We have to get alignment right on the first try.
If the first superhuman intelligence happens to kill us, then it won't matter that hypothetically we could have got it right on the fifth attempt.
The alignment problem is incredibly difficult.
Feel free to provide a Python code that correctly describes what humans consider "good". For any high-level concept, such as "humans are happy", propose a way how to specifically measure this "happiness" -- is it that the corners of their mouths point upwards, or that the dopamine levels in their bloodstreams are higher than some threshold, or that they self-report as happy in a questionnaire? All of the above together?
Then notice how e.g. your metric of "happiness" can get quite high without humans actually being happy. You can cut their mouths so that the corners permanently point upwards, you can keep injecting them with dopamine, you can put a gun to their heads and say "write 'I feel blissful' on this paper" or simply take the paper and fill the answers yourself (you could electrically stimulate the muscles in their hands, so that it is their hands that technically write the answers on the paper).
Why would the AI choose this fake happiness over the real one? Well, from the perspective of the program that your wrote yourself, they are both equally valid... and the latter just happens to be technically much easier to achieve, so it is likely that when the AI impartially evaluates all possible ways to happiness-as-defined, it will choose one of them.
Now if you say something like "freedom" or "free will", sure, just give me the Python code that calculates it. If you say "the AI should choose the real thing over the fake thing", sure, just give me the Python code that distinguishes between them.
The time we have left is insufficient to save the world, judging by the rate of progress in AI capabilities and lack of progress in AI alignment.
It is hard to tell exactly when we get to the superhuman AI, because if we knew exactly what it requires, we would probably already be capable of building the superhuman AI. All we can see is the ever increasing list of things that we once assumed only humans would be capable of, and now a computer can do them better than humans.
The computers can now reliably beat humans in chess; and their skills at painting and poetry are hit-and-miss, but the best results can be quite good. They sometimes succeed to give a coherent answer to a question. -- If we assume the progress doesn't stop, what is next: Coherent stories? Convincing political arguments? Scientific papers? What is the timeline: five years? ten years? twenty years?

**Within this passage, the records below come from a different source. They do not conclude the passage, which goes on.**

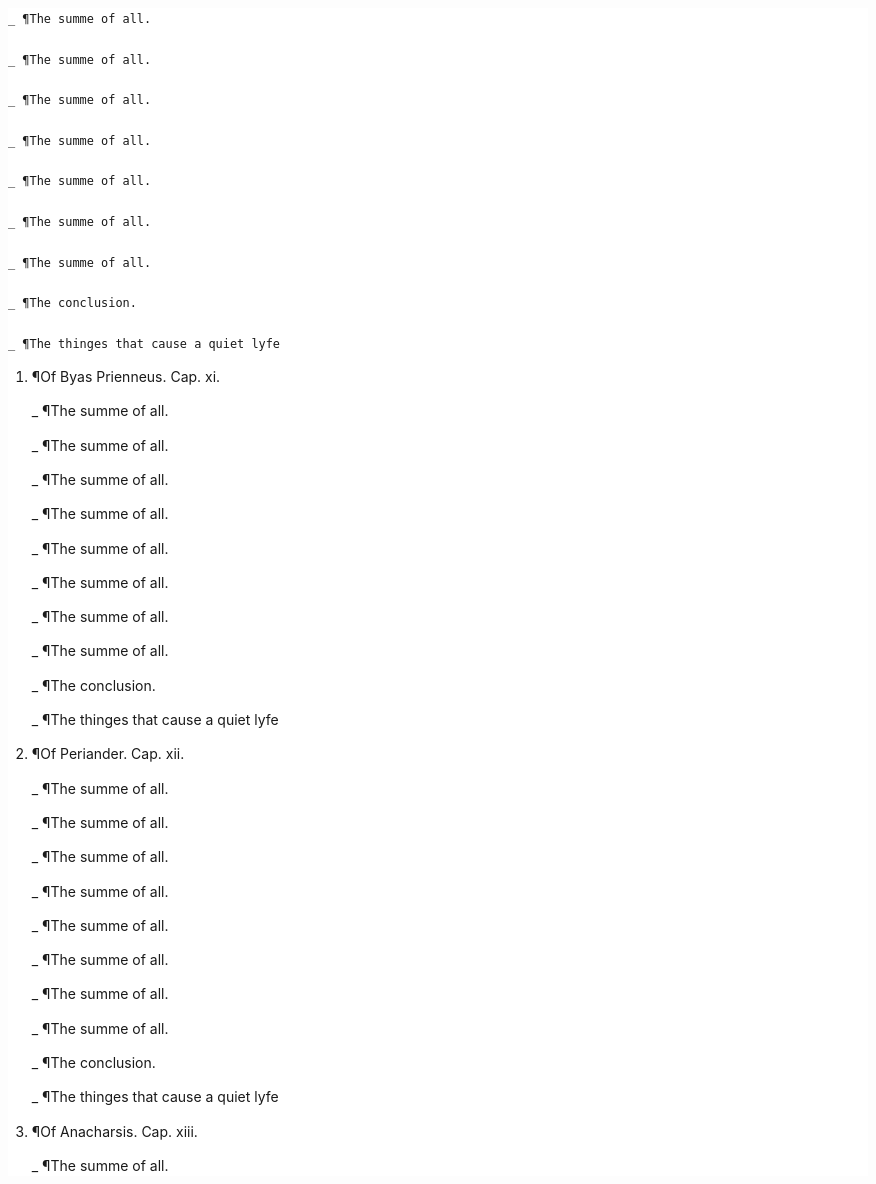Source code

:     _ ¶The summe of all.

    _ ¶The summe of all.

    _ ¶The summe of all.

    _ ¶The summe of all.

    _ ¶The summe of all.

    _ ¶The summe of all.

    _ ¶The summe of all.

    _ ¶The conclusion.

    _ ¶The thinges that cause a quiet lyfe

1. ¶Of Byas Prienneus. Cap. xi.

    _ ¶The summe of all.

    _ ¶The summe of all.

    _ ¶The summe of all.

    _ ¶The summe of all.

    _ ¶The summe of all.

    _ ¶The summe of all.

    _ ¶The summe of all.

    _ ¶The summe of all.

    _ ¶The conclusion.

    _ ¶The thinges that cause a quiet lyfe

1. ¶Of Periander. Cap. xii.

    _ ¶The summe of all.

    _ ¶The summe of all.

    _ ¶The summe of all.

    _ ¶The summe of all.

    _ ¶The summe of all.

    _ ¶The summe of all.

    _ ¶The summe of all.

    _ ¶The summe of all.

    _ ¶The conclusion.

    _ ¶The thinges that cause a quiet lyfe

1. ¶Of Anacharsis. Cap. xiii.

    _ ¶The summe of all.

So far the lesson is that making the computer win at chess, no matter how difficult it seemed at first, is actually much easier than writing a Python code for "happiness". If this doesn't change, at some moment we will probably get the computers with the ability to change the fate of the entire universe, and still without the possibility to tell them how to make it in a way that humans would be genuinely happy about. Then at some moment someone will press the button, and the universe will get changed in a bad way.
This feels pretty similar to this question:
Yeah, I think we share similar question, which as of yet, don’t seem to have very well-formed answers which are easily publicly available, at least.
Sort of. My impression is that there are well-formed answers that are publicly available. They just need to be distilled for a more general audience, with an emphasis on aiming lower.
Yeah, I was aware of that post before posting this question- I just posted it anyway in hopes of drawing in a different range of answers which feel more compelling to me personally.
“Define "doomed". Assuming Murphy's law, they will eventually fail. Yet some "prosaic" approaches may be on average very helpful.”
I’m defining “doomed” here as not having a chance of actually working in the real world before the world ends. So yes, that they will eventually fail, in some way or another.
“Human values aren't a static thing to be "aligned" with. They can be loved, traded with, etc.”
My understanding is that human values don’t have to be static for alignment to work. Values are constantly changing and vary across the world, but why is it so difficult to align it with some version of human values that doesn’t result in everyone dying?
To be clear, when I reference MIRI as being pessimistic, I’m mostly referring to the broad caricature of them that exists in my mind. I’m assuming that their collective arguments can be broken down into:
1.) There is no plan or workable strategy which helps us survive, and that this state of ignorance will persist until the world ends.
2.) The time we have left is insufficient to save the world, judging by the rate of progress in AI capabilities and lack of progress in AI alignment.
3.) Resources allocated to boosting AI capabilities far outweigh the resources allocated to solving alignment.
4.) The alignment problem is incredibly difficult. (Why this is true is somewhat unclear to me, and I would appreciate some help elaboration in the comments).
5.) Any prosaic alignment strategies that could possibly exist are necessarily doomed. (Why this is true is also very unclear to me, and I would greatly appreciate some elaboration in the comments).
6.) We have to get alignment right on the first try.
Put all of that together and I’ll be the first to admit that the situation doesn’t look good at all. I’d just like to know, is there some more implicit, even more damning piece of evidence which lends toward hopelessness which I’m missing here?